We do see these temporary holds. Same with infections, temporary hold. With bispecifics, we don't dose reduce, so we have to hold, and this is where I see the majority of my dose holds are from infections and cytopenias. I think we can manage quite well with growth factor support. This might be a temporary hold with supportive care. Then, there are the GPRC5D toxicities, so the oral and skin toxicities, and this is usually, I don't think, maybe managed as well in the community, and I feel it leads to higher discontinuation rates. Really understanding how we can manage these toxicities, providing that supportive care so that patients can maintain therapy, so strategies with GPRC5D. The oral symptoms, I think, are the most challenging. I would say in my experience, it is about 100% of patients who report taste disturbances.  

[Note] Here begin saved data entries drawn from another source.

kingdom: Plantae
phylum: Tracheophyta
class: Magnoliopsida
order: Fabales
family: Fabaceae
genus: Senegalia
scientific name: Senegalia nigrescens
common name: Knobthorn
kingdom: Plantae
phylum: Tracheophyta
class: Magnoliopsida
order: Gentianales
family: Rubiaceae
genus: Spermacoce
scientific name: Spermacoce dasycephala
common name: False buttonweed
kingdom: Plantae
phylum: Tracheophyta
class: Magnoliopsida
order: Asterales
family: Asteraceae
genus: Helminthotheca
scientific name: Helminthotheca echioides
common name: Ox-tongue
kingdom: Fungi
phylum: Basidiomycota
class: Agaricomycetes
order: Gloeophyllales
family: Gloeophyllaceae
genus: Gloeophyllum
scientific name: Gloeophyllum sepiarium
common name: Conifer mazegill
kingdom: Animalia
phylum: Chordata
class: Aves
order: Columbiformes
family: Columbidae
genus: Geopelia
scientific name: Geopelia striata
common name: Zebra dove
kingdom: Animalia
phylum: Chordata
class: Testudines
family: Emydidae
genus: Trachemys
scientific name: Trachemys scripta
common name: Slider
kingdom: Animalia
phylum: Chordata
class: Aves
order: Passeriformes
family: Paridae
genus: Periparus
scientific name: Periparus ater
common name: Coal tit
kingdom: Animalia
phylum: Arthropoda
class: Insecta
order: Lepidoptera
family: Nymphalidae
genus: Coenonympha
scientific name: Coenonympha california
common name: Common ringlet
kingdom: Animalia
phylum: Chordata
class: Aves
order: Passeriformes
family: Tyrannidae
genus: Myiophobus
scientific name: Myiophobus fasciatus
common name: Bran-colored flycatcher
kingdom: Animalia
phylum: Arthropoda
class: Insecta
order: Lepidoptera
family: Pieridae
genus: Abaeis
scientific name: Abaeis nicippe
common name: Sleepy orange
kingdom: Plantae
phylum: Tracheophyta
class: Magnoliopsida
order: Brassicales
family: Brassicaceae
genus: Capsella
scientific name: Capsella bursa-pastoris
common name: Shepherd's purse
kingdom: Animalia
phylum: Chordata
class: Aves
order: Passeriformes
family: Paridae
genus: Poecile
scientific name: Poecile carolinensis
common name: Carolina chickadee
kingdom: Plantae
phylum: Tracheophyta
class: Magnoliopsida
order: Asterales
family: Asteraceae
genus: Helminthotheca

Either they lose some degree of taste or complete loss of taste, which then can lead to weight loss. The quality-of-life factor is huge in these patients. This leads to the discontinuation. We know this drug is very, very effective. 70% of patients respond to this. So how can I manage this? I don't, unfortunately, have a silver bullet, but we can use some supportive care. We have the oral rinses, dexamethasone, nystatin, and saliva substitutes. What I think works best is decreasing the frequency. So, we know that the majority of patients who are going to respond, and of those people who respond, we get them into deep responses. So as soon as I can get at least a 90% reduction, I'm decreasing that frequency. It's not in the label, but what we're doing is, as quickly as we can, we try to move to monthly dose dosing. Some of my patients were on dosing every month, and they're doing quite well. And what we've seen is that patients who've needed prolonged dose holds actually maintain their response. We're still figuring out how to best dose these drugs. With skin symptoms, this is usually self-limiting. It happens in the first month of treatment with the skin. Peeling ammonia, lactate, and heavy barrier creams. We can usually support patients through the nails. It's more aesthetic. This is going to be the duration of treatment. But I've not discontinued therapy due to nail symptoms.